MIRECOURT : Selon l’Annuaire général des Vosges, E. Ast a été photographe rue de la Sous-Préfecture à Mirecourt de 1898 à 1906. (4)

RACECOURT : En 1901, Emile Ast est recensé à Racécourt ainsi que son épouse Joséphine Hiquily et leur fils Amédée.
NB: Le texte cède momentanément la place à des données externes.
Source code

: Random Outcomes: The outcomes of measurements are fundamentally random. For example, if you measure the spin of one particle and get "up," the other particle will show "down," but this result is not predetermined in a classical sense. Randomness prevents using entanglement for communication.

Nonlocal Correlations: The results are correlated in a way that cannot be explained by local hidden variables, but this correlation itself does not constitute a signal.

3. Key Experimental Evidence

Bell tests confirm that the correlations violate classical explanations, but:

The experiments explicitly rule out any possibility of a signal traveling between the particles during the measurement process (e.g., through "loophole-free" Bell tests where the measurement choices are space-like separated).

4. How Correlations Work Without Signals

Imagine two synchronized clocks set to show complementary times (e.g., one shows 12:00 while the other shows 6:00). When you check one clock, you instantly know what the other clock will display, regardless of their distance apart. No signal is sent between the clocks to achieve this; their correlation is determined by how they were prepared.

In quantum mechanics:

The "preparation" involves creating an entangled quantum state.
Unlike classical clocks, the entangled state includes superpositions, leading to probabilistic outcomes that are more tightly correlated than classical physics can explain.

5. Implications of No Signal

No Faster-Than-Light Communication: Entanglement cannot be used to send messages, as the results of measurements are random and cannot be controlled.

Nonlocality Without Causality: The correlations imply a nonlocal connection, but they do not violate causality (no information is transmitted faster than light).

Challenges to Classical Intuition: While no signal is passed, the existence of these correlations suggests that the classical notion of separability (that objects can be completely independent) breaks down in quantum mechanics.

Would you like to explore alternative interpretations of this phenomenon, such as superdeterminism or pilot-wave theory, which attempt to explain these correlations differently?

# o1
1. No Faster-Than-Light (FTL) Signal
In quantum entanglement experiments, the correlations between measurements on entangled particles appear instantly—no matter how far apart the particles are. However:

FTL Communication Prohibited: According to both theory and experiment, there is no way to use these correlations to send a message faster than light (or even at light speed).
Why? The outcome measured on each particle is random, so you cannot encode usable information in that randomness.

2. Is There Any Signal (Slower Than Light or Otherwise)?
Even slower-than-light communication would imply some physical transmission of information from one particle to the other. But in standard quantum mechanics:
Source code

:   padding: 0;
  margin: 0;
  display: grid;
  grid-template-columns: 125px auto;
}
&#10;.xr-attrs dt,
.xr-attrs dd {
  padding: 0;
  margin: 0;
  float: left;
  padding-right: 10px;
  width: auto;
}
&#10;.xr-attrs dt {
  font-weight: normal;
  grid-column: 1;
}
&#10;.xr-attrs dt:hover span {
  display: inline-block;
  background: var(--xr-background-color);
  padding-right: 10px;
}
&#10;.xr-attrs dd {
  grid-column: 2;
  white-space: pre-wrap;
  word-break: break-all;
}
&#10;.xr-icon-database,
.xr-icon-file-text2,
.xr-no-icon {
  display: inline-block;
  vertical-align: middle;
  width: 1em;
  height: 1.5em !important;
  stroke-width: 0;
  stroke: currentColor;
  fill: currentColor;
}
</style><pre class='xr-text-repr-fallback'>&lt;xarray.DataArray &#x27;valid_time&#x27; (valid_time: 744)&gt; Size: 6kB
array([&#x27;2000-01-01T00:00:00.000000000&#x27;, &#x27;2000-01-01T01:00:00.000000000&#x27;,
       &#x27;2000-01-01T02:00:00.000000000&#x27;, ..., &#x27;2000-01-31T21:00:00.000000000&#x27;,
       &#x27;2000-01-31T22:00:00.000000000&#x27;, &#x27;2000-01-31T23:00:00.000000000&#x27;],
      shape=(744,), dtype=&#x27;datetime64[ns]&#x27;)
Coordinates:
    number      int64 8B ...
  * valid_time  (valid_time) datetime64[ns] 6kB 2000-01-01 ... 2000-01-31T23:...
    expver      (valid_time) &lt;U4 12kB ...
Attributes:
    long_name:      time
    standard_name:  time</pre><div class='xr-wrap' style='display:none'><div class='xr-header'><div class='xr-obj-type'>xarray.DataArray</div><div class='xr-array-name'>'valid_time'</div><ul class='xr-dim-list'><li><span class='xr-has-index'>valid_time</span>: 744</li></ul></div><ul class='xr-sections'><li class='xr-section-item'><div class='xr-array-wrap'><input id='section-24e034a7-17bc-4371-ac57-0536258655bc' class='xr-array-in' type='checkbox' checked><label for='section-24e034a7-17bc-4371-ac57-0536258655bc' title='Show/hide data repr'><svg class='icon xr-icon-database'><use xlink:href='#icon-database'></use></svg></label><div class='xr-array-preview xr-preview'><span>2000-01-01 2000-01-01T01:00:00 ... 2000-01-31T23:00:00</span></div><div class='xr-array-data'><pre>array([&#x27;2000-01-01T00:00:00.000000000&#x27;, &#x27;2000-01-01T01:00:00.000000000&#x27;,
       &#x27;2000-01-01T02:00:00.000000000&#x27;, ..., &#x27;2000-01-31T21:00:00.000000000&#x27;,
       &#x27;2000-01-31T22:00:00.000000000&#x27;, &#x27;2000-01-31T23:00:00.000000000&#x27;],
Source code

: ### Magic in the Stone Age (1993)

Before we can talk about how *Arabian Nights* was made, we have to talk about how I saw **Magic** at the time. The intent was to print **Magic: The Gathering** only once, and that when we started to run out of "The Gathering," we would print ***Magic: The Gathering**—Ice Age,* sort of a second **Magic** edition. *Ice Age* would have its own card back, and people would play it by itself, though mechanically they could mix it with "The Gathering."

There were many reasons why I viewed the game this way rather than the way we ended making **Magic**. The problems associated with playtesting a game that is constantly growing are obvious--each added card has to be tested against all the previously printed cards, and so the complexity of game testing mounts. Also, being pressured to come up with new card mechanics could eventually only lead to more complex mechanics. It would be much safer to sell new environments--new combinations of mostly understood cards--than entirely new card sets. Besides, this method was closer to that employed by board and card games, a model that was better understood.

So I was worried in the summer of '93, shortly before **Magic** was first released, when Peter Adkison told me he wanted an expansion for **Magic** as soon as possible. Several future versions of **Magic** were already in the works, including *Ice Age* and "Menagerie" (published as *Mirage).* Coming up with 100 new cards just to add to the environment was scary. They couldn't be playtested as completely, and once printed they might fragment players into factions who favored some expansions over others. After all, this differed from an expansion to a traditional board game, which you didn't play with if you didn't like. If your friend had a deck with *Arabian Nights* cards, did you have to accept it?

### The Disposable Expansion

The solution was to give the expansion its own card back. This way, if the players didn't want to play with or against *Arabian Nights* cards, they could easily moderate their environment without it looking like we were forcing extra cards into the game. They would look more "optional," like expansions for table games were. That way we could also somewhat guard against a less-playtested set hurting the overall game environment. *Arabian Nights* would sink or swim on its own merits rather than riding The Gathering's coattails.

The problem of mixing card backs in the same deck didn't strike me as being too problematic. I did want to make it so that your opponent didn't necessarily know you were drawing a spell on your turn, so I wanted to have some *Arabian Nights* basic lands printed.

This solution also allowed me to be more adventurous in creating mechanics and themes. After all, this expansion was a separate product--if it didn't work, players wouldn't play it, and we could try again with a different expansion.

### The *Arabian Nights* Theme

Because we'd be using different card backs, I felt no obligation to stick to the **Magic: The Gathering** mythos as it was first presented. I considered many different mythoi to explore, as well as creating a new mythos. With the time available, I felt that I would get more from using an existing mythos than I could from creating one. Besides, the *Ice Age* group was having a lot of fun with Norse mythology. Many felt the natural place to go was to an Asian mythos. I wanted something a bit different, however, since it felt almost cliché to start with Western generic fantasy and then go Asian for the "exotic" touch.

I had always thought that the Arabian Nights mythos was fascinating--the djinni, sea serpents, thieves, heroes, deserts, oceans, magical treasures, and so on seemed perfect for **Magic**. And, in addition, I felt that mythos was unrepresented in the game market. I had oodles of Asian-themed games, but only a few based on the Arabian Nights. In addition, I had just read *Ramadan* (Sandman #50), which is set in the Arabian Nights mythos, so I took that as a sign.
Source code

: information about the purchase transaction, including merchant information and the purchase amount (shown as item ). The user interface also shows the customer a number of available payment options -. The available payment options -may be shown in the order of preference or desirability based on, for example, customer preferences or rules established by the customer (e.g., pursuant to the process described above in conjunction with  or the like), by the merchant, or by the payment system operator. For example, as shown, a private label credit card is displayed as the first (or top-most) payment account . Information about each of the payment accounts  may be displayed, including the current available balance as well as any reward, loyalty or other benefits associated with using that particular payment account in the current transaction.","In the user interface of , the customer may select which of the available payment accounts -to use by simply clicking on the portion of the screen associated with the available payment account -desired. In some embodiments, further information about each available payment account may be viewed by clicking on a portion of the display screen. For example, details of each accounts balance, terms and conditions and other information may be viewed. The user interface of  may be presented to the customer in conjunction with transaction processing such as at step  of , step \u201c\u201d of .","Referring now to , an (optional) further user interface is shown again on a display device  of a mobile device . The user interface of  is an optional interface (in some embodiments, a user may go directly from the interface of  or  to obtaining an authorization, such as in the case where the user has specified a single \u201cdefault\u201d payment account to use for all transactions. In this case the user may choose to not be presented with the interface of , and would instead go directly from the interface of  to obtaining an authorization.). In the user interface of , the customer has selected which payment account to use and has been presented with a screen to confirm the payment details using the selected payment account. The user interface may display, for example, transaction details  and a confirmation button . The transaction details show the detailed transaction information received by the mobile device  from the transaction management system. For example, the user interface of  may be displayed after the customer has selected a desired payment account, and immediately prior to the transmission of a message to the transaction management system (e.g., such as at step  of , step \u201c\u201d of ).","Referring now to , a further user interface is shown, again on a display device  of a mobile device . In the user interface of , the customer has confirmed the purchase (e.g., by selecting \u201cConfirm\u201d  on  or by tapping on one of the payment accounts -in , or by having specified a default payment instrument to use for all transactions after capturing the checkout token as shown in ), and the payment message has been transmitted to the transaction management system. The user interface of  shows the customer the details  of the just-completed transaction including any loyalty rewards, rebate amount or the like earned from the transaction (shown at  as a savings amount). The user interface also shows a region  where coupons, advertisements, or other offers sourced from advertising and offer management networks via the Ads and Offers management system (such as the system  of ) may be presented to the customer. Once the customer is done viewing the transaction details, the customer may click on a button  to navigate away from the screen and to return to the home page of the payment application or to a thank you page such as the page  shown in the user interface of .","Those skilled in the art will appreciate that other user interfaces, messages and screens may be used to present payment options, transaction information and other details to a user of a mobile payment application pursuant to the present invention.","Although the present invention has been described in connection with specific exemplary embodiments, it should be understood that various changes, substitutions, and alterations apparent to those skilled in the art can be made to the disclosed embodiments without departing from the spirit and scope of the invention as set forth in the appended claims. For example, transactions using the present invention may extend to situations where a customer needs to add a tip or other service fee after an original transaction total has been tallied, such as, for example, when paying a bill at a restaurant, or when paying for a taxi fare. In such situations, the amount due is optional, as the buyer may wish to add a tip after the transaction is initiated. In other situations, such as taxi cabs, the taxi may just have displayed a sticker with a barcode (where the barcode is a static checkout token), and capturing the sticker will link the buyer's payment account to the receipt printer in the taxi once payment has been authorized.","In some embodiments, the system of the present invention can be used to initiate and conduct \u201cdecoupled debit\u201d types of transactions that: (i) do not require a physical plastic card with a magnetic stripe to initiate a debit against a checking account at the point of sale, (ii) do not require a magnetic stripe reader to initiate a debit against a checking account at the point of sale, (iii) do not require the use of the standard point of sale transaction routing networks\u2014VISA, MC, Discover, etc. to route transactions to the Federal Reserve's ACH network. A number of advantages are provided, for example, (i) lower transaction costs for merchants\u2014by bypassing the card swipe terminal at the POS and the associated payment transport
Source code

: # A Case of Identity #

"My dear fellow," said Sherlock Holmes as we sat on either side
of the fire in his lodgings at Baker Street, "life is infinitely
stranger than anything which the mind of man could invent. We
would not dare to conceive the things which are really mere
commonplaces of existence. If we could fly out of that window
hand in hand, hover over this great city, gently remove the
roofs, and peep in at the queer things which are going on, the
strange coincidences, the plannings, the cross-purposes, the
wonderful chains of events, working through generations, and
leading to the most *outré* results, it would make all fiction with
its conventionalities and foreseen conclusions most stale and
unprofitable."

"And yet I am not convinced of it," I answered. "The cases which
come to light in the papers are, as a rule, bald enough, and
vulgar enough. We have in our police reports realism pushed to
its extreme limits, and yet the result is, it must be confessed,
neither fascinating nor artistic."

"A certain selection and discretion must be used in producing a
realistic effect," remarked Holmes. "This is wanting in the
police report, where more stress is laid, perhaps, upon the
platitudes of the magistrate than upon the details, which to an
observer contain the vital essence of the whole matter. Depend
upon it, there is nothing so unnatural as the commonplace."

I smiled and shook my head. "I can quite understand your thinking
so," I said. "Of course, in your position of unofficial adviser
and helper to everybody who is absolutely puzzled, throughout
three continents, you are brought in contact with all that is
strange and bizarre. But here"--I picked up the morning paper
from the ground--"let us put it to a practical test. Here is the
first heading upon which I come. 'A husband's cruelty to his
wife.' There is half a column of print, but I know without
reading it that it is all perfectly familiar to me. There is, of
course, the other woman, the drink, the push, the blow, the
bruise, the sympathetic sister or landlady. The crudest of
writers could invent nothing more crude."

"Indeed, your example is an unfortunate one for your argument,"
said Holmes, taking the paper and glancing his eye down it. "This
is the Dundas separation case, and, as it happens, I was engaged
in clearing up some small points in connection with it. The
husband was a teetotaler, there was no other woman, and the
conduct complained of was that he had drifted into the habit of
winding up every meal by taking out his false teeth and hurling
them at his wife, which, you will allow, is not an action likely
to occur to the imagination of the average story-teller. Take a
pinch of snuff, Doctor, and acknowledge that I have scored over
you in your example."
Agé de 47 ans, il est décédé à Racécourt le 22 décembre 1905. En 1906, c'est sa veuve   qui est photographe patronne.  Par la suite, elle rejoindra sa famille à Nancy.  En 1911, elle est couturière et son fils Amédée employé de bureau.

 Notes et sources :

(1) Photographe, il supprimera un A à son patronyme et signera ses portraits Ast.

(2) Citation que m’a transmise Salvatore Sutera-Sardo, historien des photographes lorrains.

(3) Condamnation inscrite sur son registre matricule militaire. (Archives départementales des Vosges – Bureau de recrutement d’Epinal – classe 1878 – matricule 695)

(4) "Patrimoine photographique des Vosges (1870-1950) un héritage pour demain." Catalogue de l’exposition organisée par les Archives départementales des Vosges en 2006.